▶ _Goal of the exercise_:
Rewrite the lines from the one containing "zmetlerini Dönüştürüyor" through the one containing "ndan yayınlandı", inclusive, replacing "Magazin" with "Yaşam" and leaving everything else unchanged.

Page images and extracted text
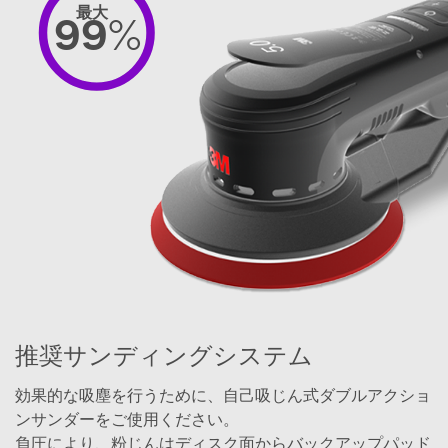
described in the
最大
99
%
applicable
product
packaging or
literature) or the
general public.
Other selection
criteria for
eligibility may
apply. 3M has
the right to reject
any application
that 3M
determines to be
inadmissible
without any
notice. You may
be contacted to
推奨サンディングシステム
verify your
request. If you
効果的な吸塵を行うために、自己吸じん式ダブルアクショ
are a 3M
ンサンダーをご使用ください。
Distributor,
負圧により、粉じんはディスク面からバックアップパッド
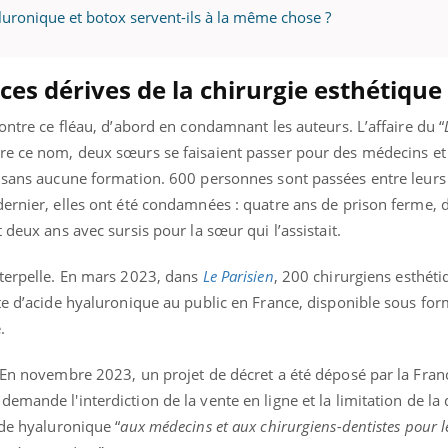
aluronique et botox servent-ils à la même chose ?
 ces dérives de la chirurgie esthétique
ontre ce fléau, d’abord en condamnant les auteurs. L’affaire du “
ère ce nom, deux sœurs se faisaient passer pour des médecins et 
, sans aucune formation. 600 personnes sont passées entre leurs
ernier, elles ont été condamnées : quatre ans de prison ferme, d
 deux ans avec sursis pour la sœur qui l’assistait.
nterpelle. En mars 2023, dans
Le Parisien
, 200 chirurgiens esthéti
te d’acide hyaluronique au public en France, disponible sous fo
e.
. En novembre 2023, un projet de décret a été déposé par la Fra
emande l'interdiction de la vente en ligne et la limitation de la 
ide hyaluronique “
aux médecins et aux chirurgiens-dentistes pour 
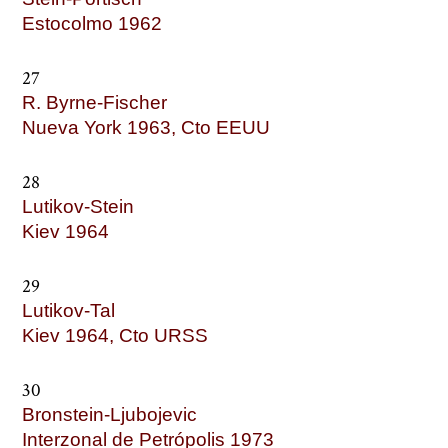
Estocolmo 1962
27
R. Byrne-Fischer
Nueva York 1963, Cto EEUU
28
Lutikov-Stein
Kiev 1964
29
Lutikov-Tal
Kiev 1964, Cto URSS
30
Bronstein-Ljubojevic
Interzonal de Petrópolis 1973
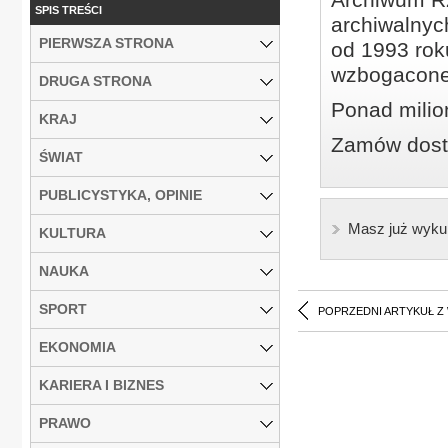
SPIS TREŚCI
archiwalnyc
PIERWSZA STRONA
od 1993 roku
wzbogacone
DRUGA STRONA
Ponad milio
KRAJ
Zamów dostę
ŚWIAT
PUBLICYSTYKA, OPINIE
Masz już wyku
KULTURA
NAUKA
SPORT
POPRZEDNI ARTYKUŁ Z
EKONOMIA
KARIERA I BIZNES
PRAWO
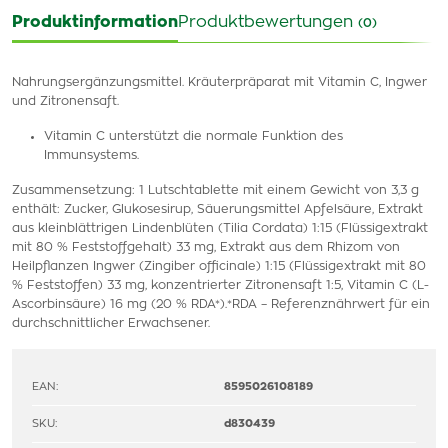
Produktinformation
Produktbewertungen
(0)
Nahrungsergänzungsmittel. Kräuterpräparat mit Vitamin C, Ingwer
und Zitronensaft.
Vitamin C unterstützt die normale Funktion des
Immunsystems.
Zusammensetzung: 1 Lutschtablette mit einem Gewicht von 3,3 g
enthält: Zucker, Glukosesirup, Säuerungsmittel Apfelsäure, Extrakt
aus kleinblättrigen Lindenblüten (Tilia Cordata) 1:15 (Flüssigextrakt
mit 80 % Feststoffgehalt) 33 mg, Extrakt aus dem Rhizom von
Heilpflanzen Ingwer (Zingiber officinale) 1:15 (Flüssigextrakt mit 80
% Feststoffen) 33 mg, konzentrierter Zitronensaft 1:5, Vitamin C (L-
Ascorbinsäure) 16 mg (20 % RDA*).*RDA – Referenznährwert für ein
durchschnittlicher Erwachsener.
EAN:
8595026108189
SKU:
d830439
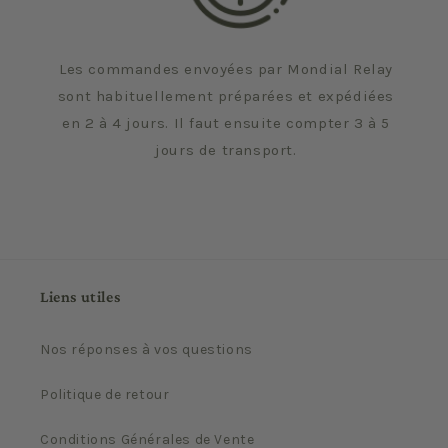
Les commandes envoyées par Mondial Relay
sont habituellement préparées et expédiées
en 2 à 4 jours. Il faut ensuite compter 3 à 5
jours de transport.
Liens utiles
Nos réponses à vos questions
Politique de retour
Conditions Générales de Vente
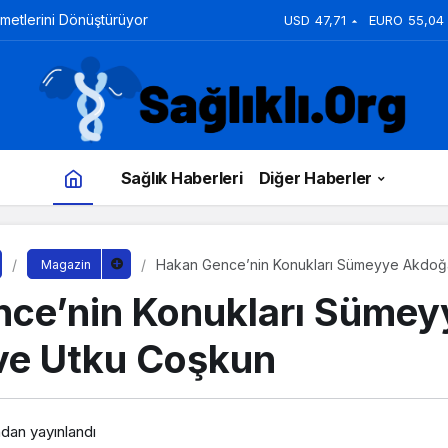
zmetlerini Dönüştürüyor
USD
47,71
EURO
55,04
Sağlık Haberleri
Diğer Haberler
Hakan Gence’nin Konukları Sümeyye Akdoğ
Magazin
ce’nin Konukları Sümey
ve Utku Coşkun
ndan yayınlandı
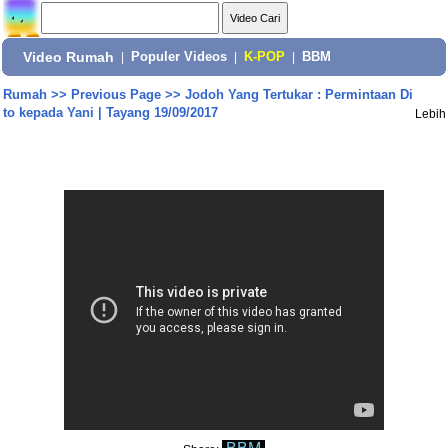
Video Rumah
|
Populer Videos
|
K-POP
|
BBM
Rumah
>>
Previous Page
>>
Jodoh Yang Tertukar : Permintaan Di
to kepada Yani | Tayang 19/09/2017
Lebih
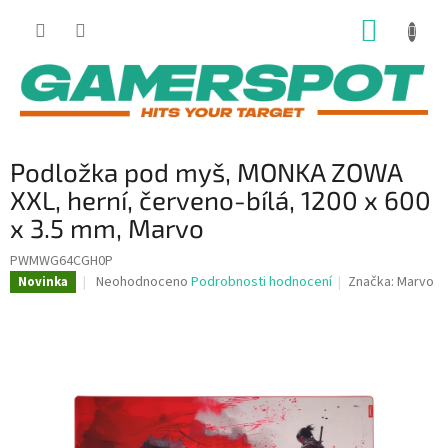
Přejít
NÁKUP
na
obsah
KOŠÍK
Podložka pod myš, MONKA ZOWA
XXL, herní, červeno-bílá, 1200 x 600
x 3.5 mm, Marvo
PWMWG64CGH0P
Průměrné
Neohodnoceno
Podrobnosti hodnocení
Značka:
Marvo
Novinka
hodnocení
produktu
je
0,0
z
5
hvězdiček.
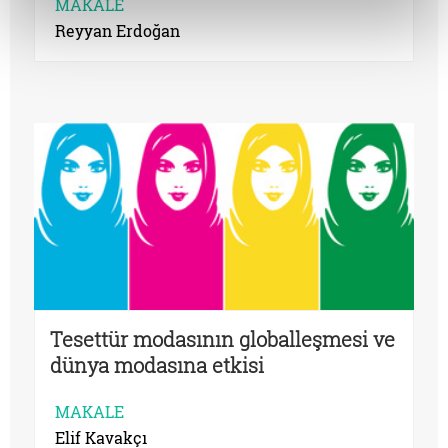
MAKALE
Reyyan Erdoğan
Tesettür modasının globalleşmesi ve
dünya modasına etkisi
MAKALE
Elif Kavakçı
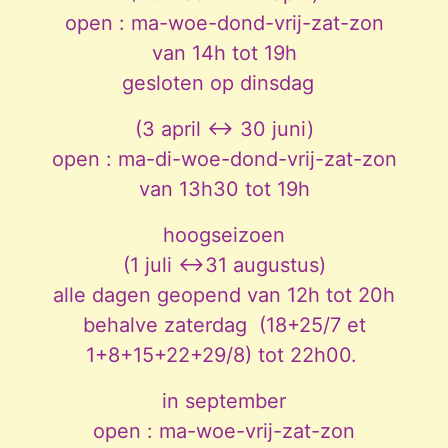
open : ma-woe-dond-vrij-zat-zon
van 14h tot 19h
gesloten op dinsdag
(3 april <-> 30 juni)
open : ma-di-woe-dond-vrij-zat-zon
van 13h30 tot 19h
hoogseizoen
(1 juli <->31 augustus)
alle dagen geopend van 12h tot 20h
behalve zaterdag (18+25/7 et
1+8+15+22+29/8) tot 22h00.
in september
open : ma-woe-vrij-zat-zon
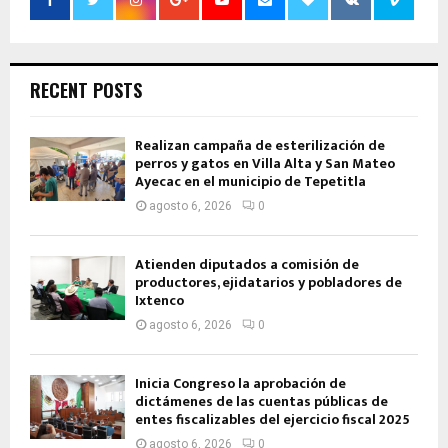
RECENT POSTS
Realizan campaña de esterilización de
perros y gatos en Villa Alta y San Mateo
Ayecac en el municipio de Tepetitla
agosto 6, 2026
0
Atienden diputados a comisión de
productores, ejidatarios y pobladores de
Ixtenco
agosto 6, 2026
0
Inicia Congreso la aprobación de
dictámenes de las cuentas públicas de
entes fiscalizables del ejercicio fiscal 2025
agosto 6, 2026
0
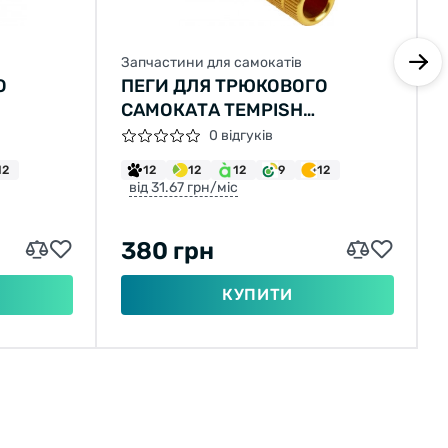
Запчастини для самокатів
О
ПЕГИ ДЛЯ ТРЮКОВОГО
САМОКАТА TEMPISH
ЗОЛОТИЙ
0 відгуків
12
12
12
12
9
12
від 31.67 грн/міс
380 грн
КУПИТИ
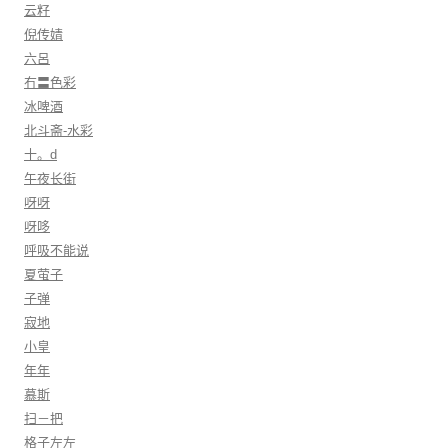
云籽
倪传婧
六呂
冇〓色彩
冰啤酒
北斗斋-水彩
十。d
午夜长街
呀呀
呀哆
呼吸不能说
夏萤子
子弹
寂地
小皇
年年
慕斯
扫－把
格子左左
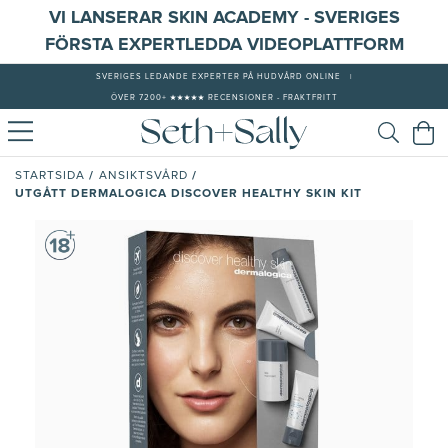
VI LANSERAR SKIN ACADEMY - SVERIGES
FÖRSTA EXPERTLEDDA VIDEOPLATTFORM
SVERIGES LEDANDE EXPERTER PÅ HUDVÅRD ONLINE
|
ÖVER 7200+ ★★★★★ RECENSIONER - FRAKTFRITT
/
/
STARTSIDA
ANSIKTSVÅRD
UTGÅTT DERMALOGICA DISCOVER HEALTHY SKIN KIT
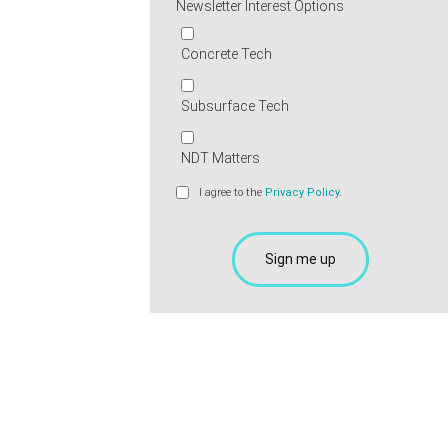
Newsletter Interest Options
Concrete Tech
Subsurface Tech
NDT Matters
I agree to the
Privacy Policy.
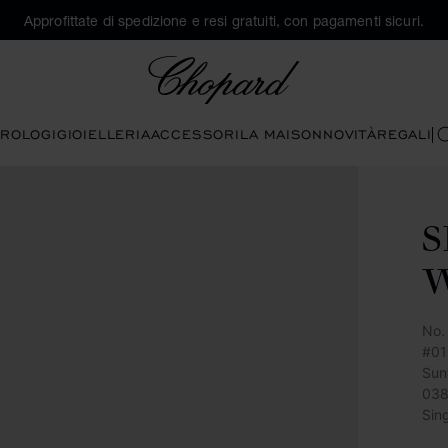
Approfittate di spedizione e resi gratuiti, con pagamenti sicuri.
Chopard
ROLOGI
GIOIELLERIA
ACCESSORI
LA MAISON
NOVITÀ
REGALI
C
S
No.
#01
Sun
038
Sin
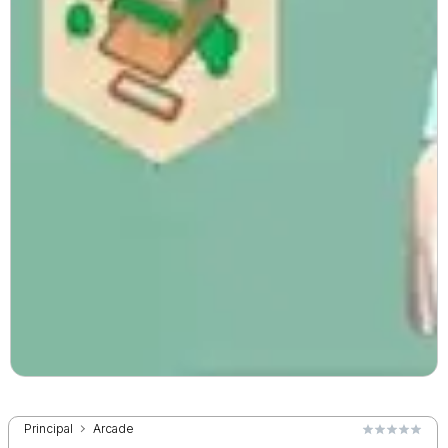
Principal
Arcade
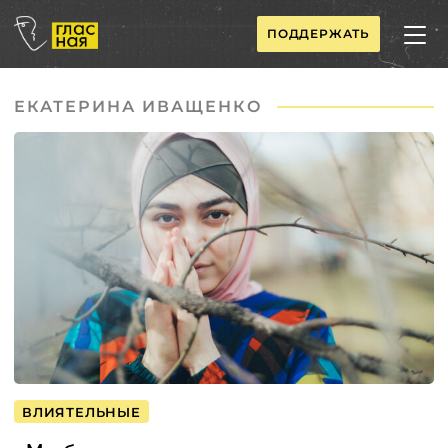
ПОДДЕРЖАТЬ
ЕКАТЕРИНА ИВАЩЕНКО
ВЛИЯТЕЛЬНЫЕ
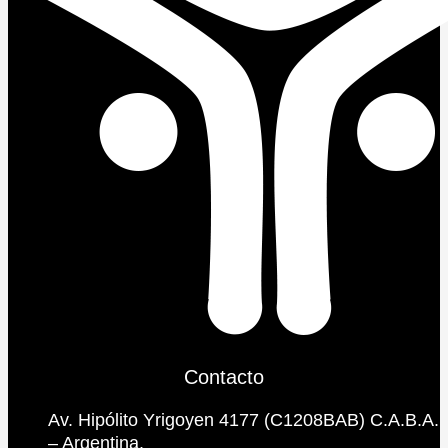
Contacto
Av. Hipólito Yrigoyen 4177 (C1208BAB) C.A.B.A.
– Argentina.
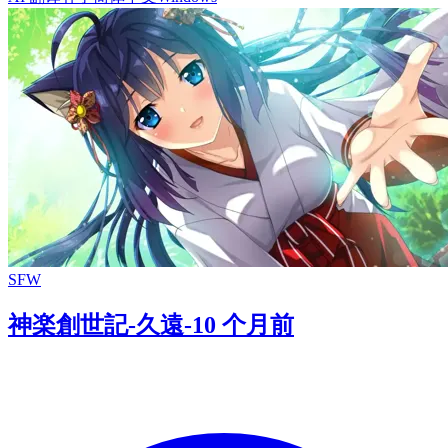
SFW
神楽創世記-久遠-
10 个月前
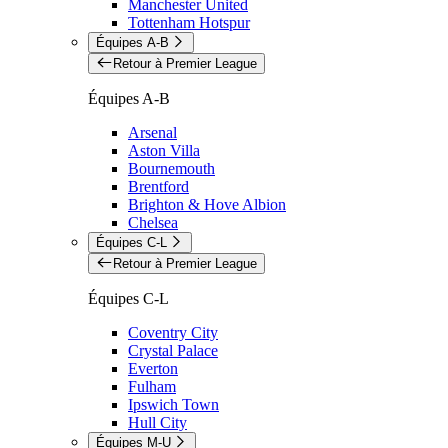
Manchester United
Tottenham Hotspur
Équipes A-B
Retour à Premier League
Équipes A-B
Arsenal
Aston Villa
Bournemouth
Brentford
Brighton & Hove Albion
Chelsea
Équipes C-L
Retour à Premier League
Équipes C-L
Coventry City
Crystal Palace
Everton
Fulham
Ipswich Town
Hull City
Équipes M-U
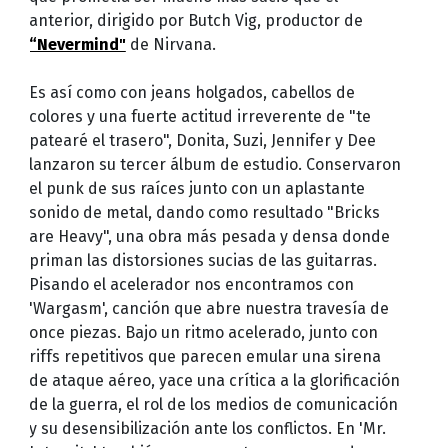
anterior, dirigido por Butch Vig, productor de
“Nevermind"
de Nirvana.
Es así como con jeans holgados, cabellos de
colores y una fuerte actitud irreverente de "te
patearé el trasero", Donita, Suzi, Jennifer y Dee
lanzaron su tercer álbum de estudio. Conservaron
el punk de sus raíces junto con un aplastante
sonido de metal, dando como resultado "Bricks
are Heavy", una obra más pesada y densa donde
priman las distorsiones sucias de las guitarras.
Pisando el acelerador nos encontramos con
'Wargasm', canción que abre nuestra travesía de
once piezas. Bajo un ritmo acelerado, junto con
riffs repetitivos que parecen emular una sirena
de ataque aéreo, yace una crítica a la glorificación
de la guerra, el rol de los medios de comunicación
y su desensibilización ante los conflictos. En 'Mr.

▶ _Finished exercise_:
zmetlerini Dönüştürüyor
USD
47,71
EURO
55,04
Sağlık Haberleri
Diğer Haberler
Hakan Gence’nin Konukları Sümeyye Akdoğ
Yaşam
ce’nin Konukları Sümey
ve Utku Coşkun
ndan yayınlandı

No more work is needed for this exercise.